=== THE INPUT ===

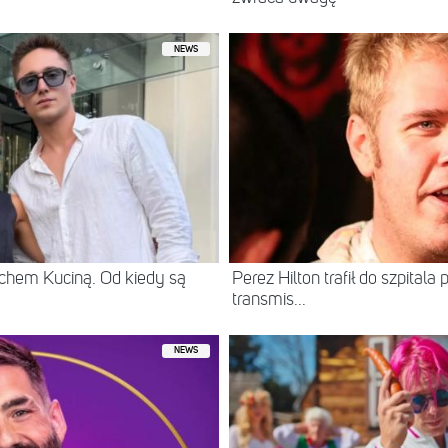
NEWS
chem Kuciną. Od kiedy są
Perez Hilton trafił do szpital
transmis...
NEWS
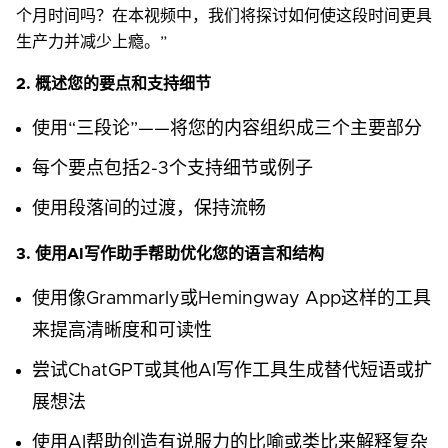
个月时间吗？在本视频中，我们将探讨如何使这段时间更具
生产力并减少上瘾。”
2. 概述您的要点和支持细节
使用“三段论”——将您的内容组织成三个主要部分
每个要点包括2-3个支持细节或例子
使用段落间的过渡，保持流畅
3. 使用AI写作助手帮助优化您的语言和结构
使用像Grammarly或Hemingway App这样的工具
来提高清晰度和可读性
尝试ChatGPT或其他AI写作工具生成替代短语或扩
展想法
使用AI帮助创造有说服力的比喻或类比来解释复杂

===

● **TASK OBJECTIVE**
The data must come back word for word, with every picture removed.

● **THE ANSWER**
NEWS
chem Kuciną. Od kiedy są
Perez Hilton trafił do szpital
transmis...
NEWS
个月时间吗？在本视频中，我们将探讨如何使这段时间更具
生产力并减少上瘾。”
2. 概述您的要点和支持细节
使用“三段论”——将您的内容组织成三个主要部分
每个要点包括2-3个支持细节或例子
使用段落间的过渡，保持流畅
3. 使用AI写作助手帮助优化您的语言和结构
使用像Grammarly或Hemingway App这样的工具
来提高清晰度和可读性
尝试ChatGPT或其他AI写作工具生成替代短语或扩
展想法
使用AI帮助创造有说服力的比喻或类比来解释复杂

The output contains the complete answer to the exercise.